__What this task involves__:
Sift the material for lines containing "tile", and return them.

__Records provided__:
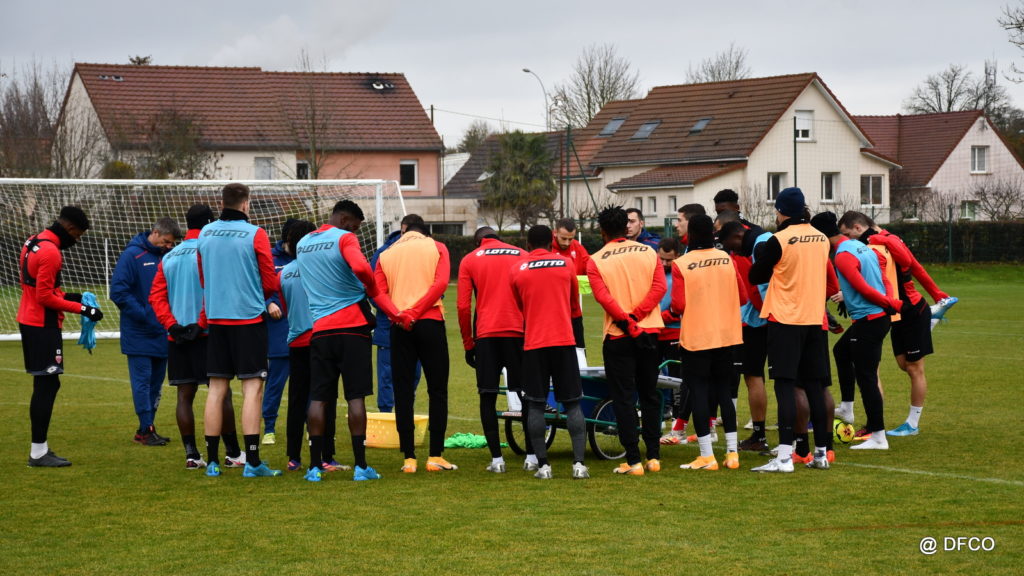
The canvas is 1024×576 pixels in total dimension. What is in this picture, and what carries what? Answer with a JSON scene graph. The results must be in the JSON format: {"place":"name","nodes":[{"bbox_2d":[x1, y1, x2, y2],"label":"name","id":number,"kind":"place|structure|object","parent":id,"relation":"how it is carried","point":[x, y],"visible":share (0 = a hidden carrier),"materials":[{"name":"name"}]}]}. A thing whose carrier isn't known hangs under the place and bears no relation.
{"place":"outdoors","nodes":[
{"label":"outdoors","id":0,"kind":"place"},
{"bbox_2d":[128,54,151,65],"label":"tree","id":1,"kind":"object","parent":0,"point":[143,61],"visible":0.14,"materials":[{"name":"plant"}]},
{"bbox_2d":[51,62,442,227],"label":"pink house","id":2,"kind":"structure","parent":0,"point":[119,81],"materials":[{"name":"tile"}]},
{"bbox_2d":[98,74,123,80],"label":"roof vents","id":3,"kind":"object","parent":2,"relation":"in","point":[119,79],"visible":0.78,"materials":[{"name":"grey"}]},
{"bbox_2d":[254,156,275,179],"label":"window","id":4,"kind":"structure","parent":2,"relation":"in","point":[258,169],"materials":[{"name":"white"}]},
{"bbox_2d":[296,160,309,178],"label":"window","id":5,"kind":"structure","parent":2,"relation":"in","point":[300,165],"materials":[{"name":"black glass"}]},
{"bbox_2d":[369,80,393,90],"label":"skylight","id":6,"kind":"object","parent":2,"relation":"in","point":[378,86],"visible":0.81},
{"bbox_2d":[399,160,417,189],"label":"window","id":7,"kind":"structure","parent":2,"relation":"in","point":[408,165],"materials":[{"name":"white"}]},
{"bbox_2d":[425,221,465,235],"label":"window","id":8,"kind":"structure","parent":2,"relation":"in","point":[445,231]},
{"bbox_2d":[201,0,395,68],"label":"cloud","id":9,"kind":"structure","parent":0,"point":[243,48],"materials":[{"name":"white"}]},
{"bbox_2d":[437,131,570,233],"label":"house","id":10,"kind":"structure","parent":0,"point":[452,189],"materials":[{"name":"grey tile"}]},
{"bbox_2d":[0,0,1022,149],"label":"sky","id":11,"kind":"structure","parent":0,"point":[650,4],"materials":[{"name":"grey"}]},
{"bbox_2d":[0,260,1023,575],"label":"grass field","id":12,"kind":"structure","parent":0,"point":[62,476],"materials":[{"name":"green plant"}]},
{"bbox_2d":[16,204,100,468],"label":"man","id":13,"kind":"object","parent":12,"relation":"on","point":[37,288],"visible":0.96},
{"bbox_2d":[77,291,101,350],"label":"blue cloth","id":14,"kind":"object","parent":13,"relation":"in","point":[91,297],"visible":0.59,"materials":[{"name":"fabric"}]},
{"bbox_2d":[111,216,182,445],"label":"man","id":15,"kind":"object","parent":12,"relation":"on","point":[132,258],"visible":0.73},
{"bbox_2d":[148,207,246,467],"label":"man","id":16,"kind":"object","parent":12,"relation":"on","point":[174,313],"visible":0.55},
{"bbox_2d":[0,176,406,340],"label":"soccer goal","id":17,"kind":"object","parent":12,"relation":"on","point":[17,180],"visible":0.59,"materials":[{"name":"white metal"}]},
{"bbox_2d":[193,183,284,478],"label":"man","id":18,"kind":"object","parent":12,"relation":"on","point":[230,317],"visible":0.97},
{"bbox_2d":[260,221,299,451],"label":"person","id":19,"kind":"object","parent":12,"relation":"on","point":[284,242],"visible":0.34},
{"bbox_2d":[280,221,347,473],"label":"man","id":20,"kind":"object","parent":12,"relation":"on","point":[291,273],"visible":0.38},
{"bbox_2d":[293,199,390,481],"label":"man","id":21,"kind":"object","parent":12,"relation":"on","point":[334,309],"visible":0.98},
{"bbox_2d":[357,411,426,448],"label":"yellow basket","id":22,"kind":"object","parent":12,"relation":"on","point":[393,417],"visible":0.66,"materials":[{"name":"yellow plastic"}]},
{"bbox_2d":[370,215,420,411],"label":"man","id":23,"kind":"object","parent":12,"relation":"on","point":[378,344],"visible":0.21},
{"bbox_2d":[375,215,456,473],"label":"man","id":24,"kind":"object","parent":12,"relation":"on","point":[423,308],"visible":0.98},
{"bbox_2d":[443,433,488,448],"label":"green cloth","id":25,"kind":"object","parent":12,"relation":"on","point":[452,443],"visible":0.73,"materials":[{"name":"green fabric"}]},
{"bbox_2d":[458,225,532,471],"label":"man","id":26,"kind":"object","parent":12,"relation":"on","point":[478,304],"visible":0.88},
{"bbox_2d":[509,223,589,479],"label":"man","id":27,"kind":"object","parent":12,"relation":"on","point":[547,342],"visible":0.97},
{"bbox_2d":[548,216,590,358],"label":"man","id":28,"kind":"object","parent":12,"relation":"on","point":[571,227],"visible":0.35},
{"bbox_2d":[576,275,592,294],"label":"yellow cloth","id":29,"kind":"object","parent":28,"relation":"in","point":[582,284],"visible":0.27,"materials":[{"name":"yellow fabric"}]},
{"bbox_2d":[489,356,679,462],"label":"cart","id":30,"kind":"object","parent":12,"relation":"on","point":[504,416],"visible":0.39,"materials":[{"name":"blue metal"}]},
{"bbox_2d":[587,204,666,475],"label":"man","id":31,"kind":"object","parent":12,"relation":"on","point":[617,311],"visible":0.98},
{"bbox_2d":[655,237,684,433],"label":"man","id":32,"kind":"object","parent":12,"relation":"on","point":[669,260],"visible":0.32},
{"bbox_2d":[669,215,743,470],"label":"man","id":33,"kind":"object","parent":12,"relation":"on","point":[691,255],"visible":0.98},
{"bbox_2d":[716,217,771,453],"label":"man","id":34,"kind":"object","parent":12,"relation":"on","point":[734,227],"visible":0.41},
{"bbox_2d":[749,184,833,472],"label":"man","id":35,"kind":"object","parent":12,"relation":"on","point":[773,255],"visible":0.99},
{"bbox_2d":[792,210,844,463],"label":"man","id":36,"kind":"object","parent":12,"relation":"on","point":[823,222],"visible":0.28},
{"bbox_2d":[832,419,855,444],"label":"soccer ball","id":37,"kind":"object","parent":12,"relation":"on","point":[847,437],"visible":0.68,"materials":[{"name":"yellow plastic"}]},
{"bbox_2d":[821,213,899,451],"label":"man","id":38,"kind":"object","parent":12,"relation":"on","point":[839,269],"visible":0.85},
{"bbox_2d":[846,211,954,437],"label":"man","id":39,"kind":"object","parent":12,"relation":"on","point":[928,280],"visible":0.73},
{"bbox_2d":[556,72,897,228],"label":"house","id":40,"kind":"structure","parent":0,"point":[823,101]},
{"bbox_2d":[599,117,626,136],"label":"skylight","id":41,"kind":"object","parent":40,"relation":"in","point":[606,130],"visible":0.67,"materials":[{"name":"grey glass"}]},
{"bbox_2d":[631,119,660,139],"label":"skylight","id":42,"kind":"object","parent":40,"relation":"in","point":[647,127],"visible":0.76,"materials":[{"name":"grey glass"}]},
{"bbox_2d":[646,195,657,214],"label":"window","id":43,"kind":"structure","parent":40,"relation":"in","point":[652,200],"materials":[{"name":"white"}]},
{"bbox_2d":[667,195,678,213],"label":"window","id":44,"kind":"structure","parent":40,"relation":"in","point":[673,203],"materials":[{"name":"white"}]},
{"bbox_2d":[688,117,711,133],"label":"skylight","id":45,"kind":"object","parent":40,"relation":"in","point":[699,127],"visible":0.66,"materials":[{"name":"grey glass"}]},
{"bbox_2d":[767,173,786,202],"label":"window","id":46,"kind":"structure","parent":40,"relation":"in","point":[778,189],"materials":[{"name":"white"}]},
{"bbox_2d":[795,110,813,140],"label":"window","id":47,"kind":"structure","parent":40,"relation":"in","point":[799,125],"materials":[{"name":"white plastic"}]},
{"bbox_2d":[820,171,840,201],"label":"window","id":48,"kind":"structure","parent":40,"relation":"in","point":[830,180],"materials":[{"name":"white"}]},
{"bbox_2d":[859,174,883,205],"label":"window","id":49,"kind":"structure","parent":40,"relation":"in","point":[871,178],"materials":[{"name":"white"}]},
{"bbox_2d":[852,111,1023,221],"label":"house","id":50,"kind":"structure","parent":0,"point":[954,152],"materials":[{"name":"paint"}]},
{"bbox_2d":[958,200,977,219],"label":"window","id":51,"kind":"structure","parent":50,"relation":"in","point":[973,213],"materials":[{"name":"white"}]},
{"bbox_2d":[970,146,989,172],"label":"window","id":52,"kind":"structure","parent":50,"relation":"in","point":[976,152],"materials":[{"name":"white"}]},
{"label":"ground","id":53,"kind":"structure","parent":0},
{"bbox_2d":[0,59,100,179],"label":"bare tree","id":54,"kind":"object","parent":53,"relation":"on","point":[8,108],"visible":0.71,"materials":[{"name":"brown plant"}]},
{"bbox_2d":[134,107,213,180],"label":"tree","id":55,"kind":"object","parent":53,"relation":"on","point":[191,163],"visible":0.69,"materials":[{"name":"plant"}]},
{"bbox_2d":[284,49,336,181],"label":"bare tree","id":56,"kind":"object","parent":53,"relation":"on","point":[315,174],"visible":0.78,"materials":[{"name":"brown plant"}]},
{"bbox_2d":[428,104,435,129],"label":"utility pole","id":57,"kind":"object","parent":53,"relation":"on","point":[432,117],"visible":0.26,"materials":[{"name":"brown wood"}]},
{"bbox_2d":[456,122,493,154],"label":"tree","id":58,"kind":"object","parent":53,"relation":"on","point":[467,145],"visible":0.44,"materials":[{"name":"green plant"}]},
{"bbox_2d":[482,130,557,232],"label":"tree","id":59,"kind":"object","parent":53,"relation":"on","point":[515,152],"visible":0.89,"materials":[{"name":"plant"}]},
{"bbox_2d":[520,66,549,129],"label":"street lamp","id":60,"kind":"object","parent":53,"relation":"on","point":[524,70],"visible":0.54,"materials":[{"name":"grey metal"}]},
{"bbox_2d":[565,124,571,220],"label":"pole","id":61,"kind":"object","parent":53,"relation":"on","point":[569,130],"visible":0.84,"materials":[{"name":"green metal"}]},
{"bbox_2d":[550,44,642,129],"label":"bare tree","id":62,"kind":"object","parent":53,"relation":"on","point":[589,106],"visible":0.69,"materials":[{"name":"plant"}]},
{"bbox_2d":[626,208,662,251],"label":"man","id":63,"kind":"object","parent":53,"relation":"on","point":[649,236],"visible":0.32},
{"bbox_2d":[674,203,707,251],"label":"man","id":64,"kind":"object","parent":53,"relation":"on","point":[686,209],"visible":0.27},
{"bbox_2d":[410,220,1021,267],"label":"hedge","id":65,"kind":"object","parent":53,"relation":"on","point":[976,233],"visible":0.33,"materials":[{"name":"green plant"}]},
{"bbox_2d":[684,44,752,83],"label":"bare tree","id":66,"kind":"object","parent":53,"relation":"on","point":[719,74],"visible":0.34,"materials":[{"name":"plant"}]},
{"bbox_2d":[715,188,761,234],"label":"man","id":67,"kind":"object","parent":53,"relation":"on","point":[721,200],"visible":0.26},
{"bbox_2d":[793,113,797,187],"label":"pole","id":68,"kind":"object","parent":53,"relation":"on","point":[795,154],"visible":0.55,"materials":[{"name":"metal"}]},
{"bbox_2d":[904,62,1008,116],"label":"bare tree","id":69,"kind":"object","parent":53,"relation":"on","point":[949,108],"visible":0.59,"materials":[{"name":"plant"}]},
{"bbox_2d":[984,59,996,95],"label":"antenna tower","id":70,"kind":"structure","parent":53,"relation":"on","point":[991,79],"materials":[{"name":"metal"}]},
{"bbox_2d":[966,175,1023,220],"label":"bare shrub","id":71,"kind":"object","parent":53,"relation":"on","point":[993,213],"visible":0.83,"materials":[{"name":"grey plant"}]},
{"bbox_2d":[997,2,1023,82],"label":"bare tree","id":72,"kind":"object","parent":53,"relation":"on","point":[1019,26],"visible":1,"materials":[{"name":"plant"}]}
]}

__Exercise solution__:
{"bbox_2d":[51,62,442,227],"label":"pink house","id":2,"kind":"structure","parent":0,"point":[119,81],"materials":[{"name":"tile"}]},
{"bbox_2d":[437,131,570,233],"label":"house","id":10,"kind":"structure","parent":0,"point":[452,189],"materials":[{"name":"grey tile"}]},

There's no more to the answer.